ISCA Archive ICSLP 1992
ISCA Archive ICSLP 1992

Applications of generalized linear modeling to vowel data

Terrance M. Nearey

Generalized linear models (GLM) provide a flexible framework for investigating many long-standing issues concerning the relation of FO and formant frequencies to vowel categories. These issues include the choice of frequency scale (e.g., log Hz, Bark, ERB), the effect of F0, and the importance of longer-term, speaker-dependent extrinsic information such as formant ranges or average fundamental frequency to the specification of vowel quality. As noted in [2, 31 the differences in the empirical consequences of alternate models can be quite subtle. The present paper illustrates how GLM and related techniques may inform the choice among competing approaches from three perspectives: the modeling of patterns in production data, data-analytic pattern recognition, and direct perceptual modeling. Analysis of Fl patterns from the individual Peterson and Barney [4] data indicates a small but consistent advantage to the log scale over the other two and a preference for extrinsic, formant-average information as a normalization parameter.
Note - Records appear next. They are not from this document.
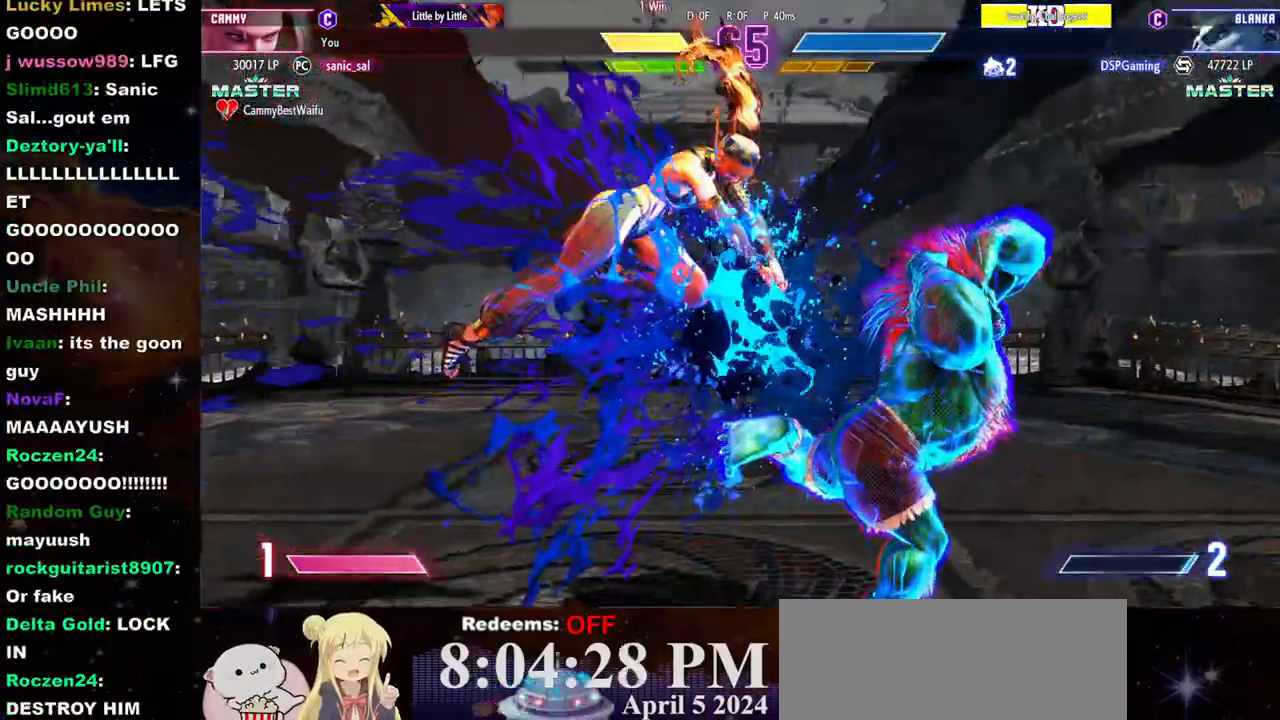
{"buttons": [], "left_stick": "left", "events": [[217, "left_stick", "left"]]}
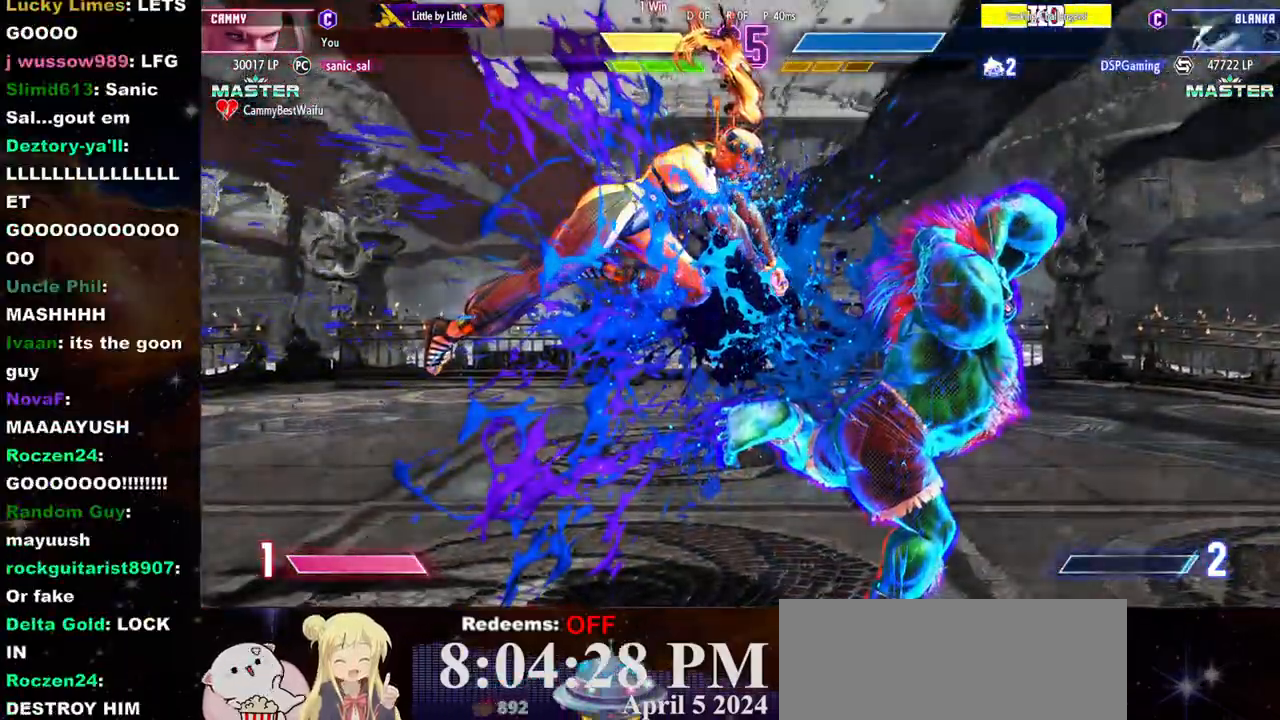
{"buttons": ["CROSS", "SQUARE"], "left_stick": "left", "events": [[217, "CROSS", "down"], [217, "SQUARE", "down"], [300, "CROSS", "up"], [300, "SQUARE", "up"], [350, "CROSS", "down"], [367, "SQUARE", "down"], [417, "CROSS", "up"], [417, "SQUARE", "up"], [467, "CROSS", "down"], [467, "SQUARE", "down"]]}
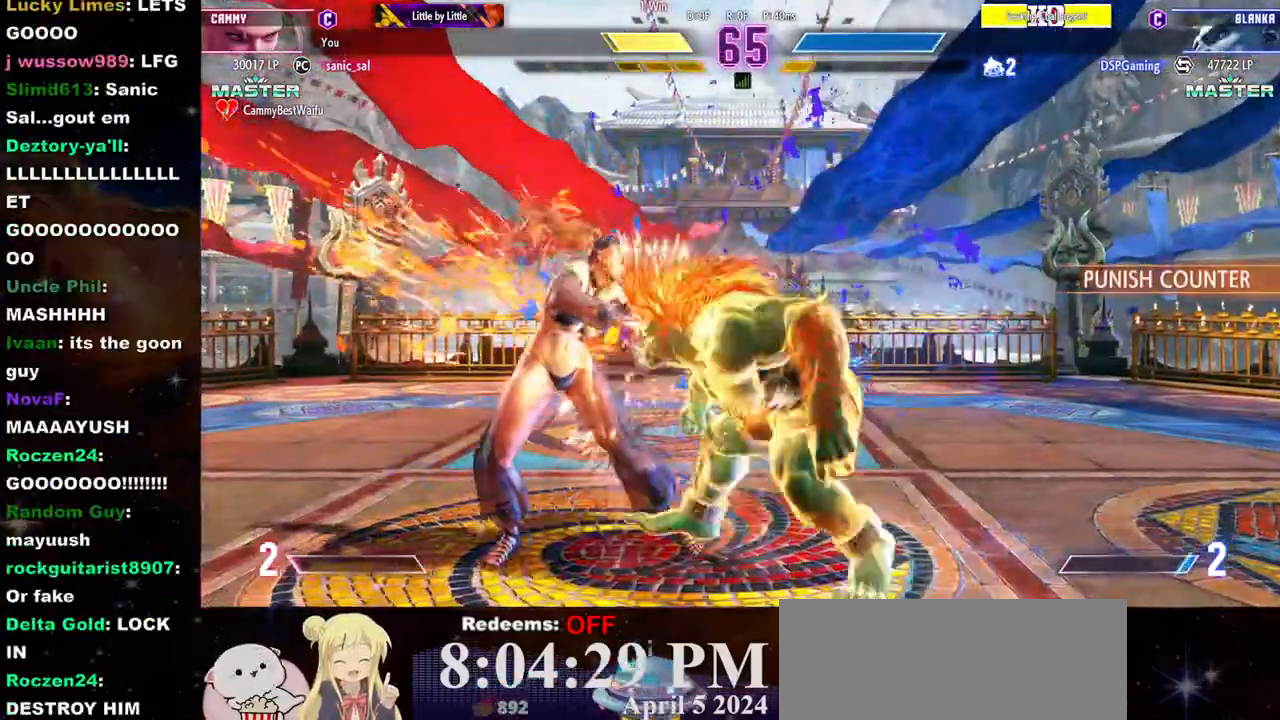
{"buttons": [], "left_stick": "left", "events": [[33, "CROSS", "up"], [83, "SQUARE", "up"]]}
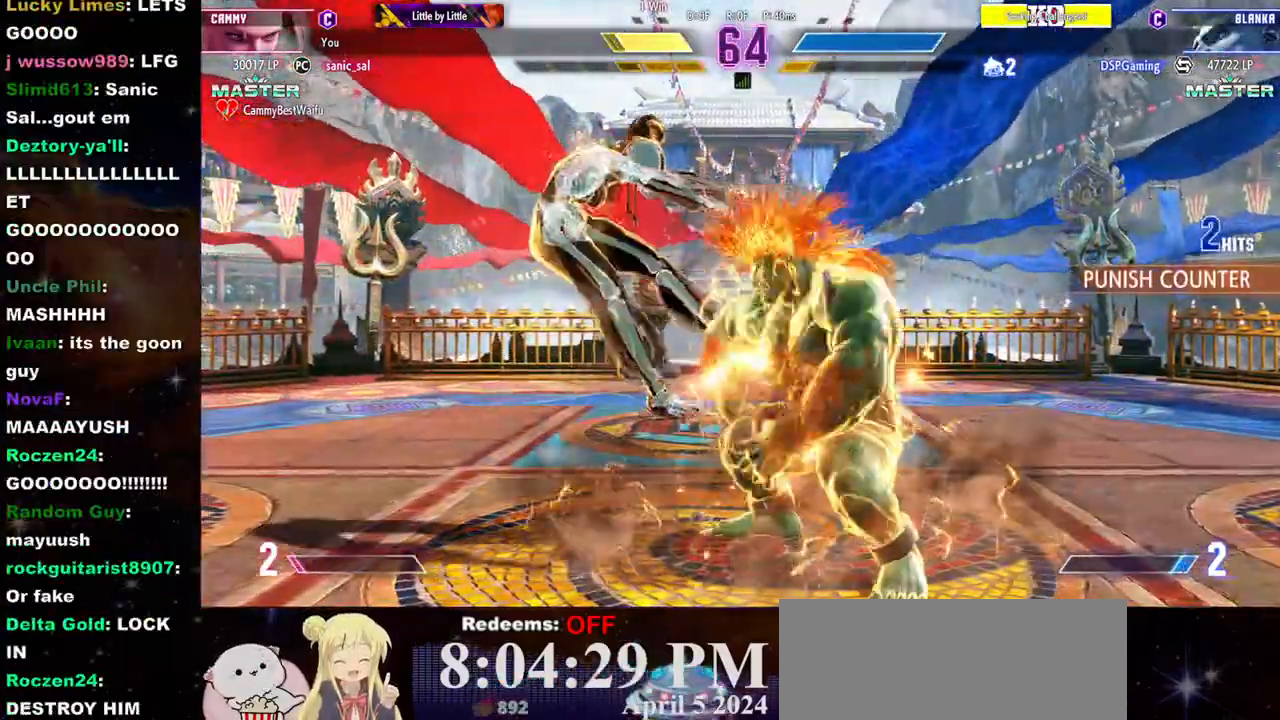
{"buttons": ["CROSS", "SQUARE"], "left_stick": "left", "events": [[33, "CROSS", "down"], [33, "SQUARE", "down"], [83, "SQUARE", "up"], [100, "CROSS", "up"], [183, "CROSS", "down"], [183, "SQUARE", "down"], [233, "CROSS", "up"], [233, "SQUARE", "up"], [300, "CROSS", "down"], [317, "SQUARE", "down"], [367, "SQUARE", "up"], [383, "CROSS", "up"], [433, "CROSS", "down"], [450, "SQUARE", "down"]]}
Simple pattern recognition schemes show relatively little difference among the alternate scales. Initial perceptual modeling via logistic regression on the data from [5] also fails to provide evidence for a substantial difference among the scales. Perceptual experiments analogous to those of [6] specifically designed to be sensitive to the relatively subtle differences among the scales will likely be necessary to resolve the issue of "the best scale" for the representation of vowel quality.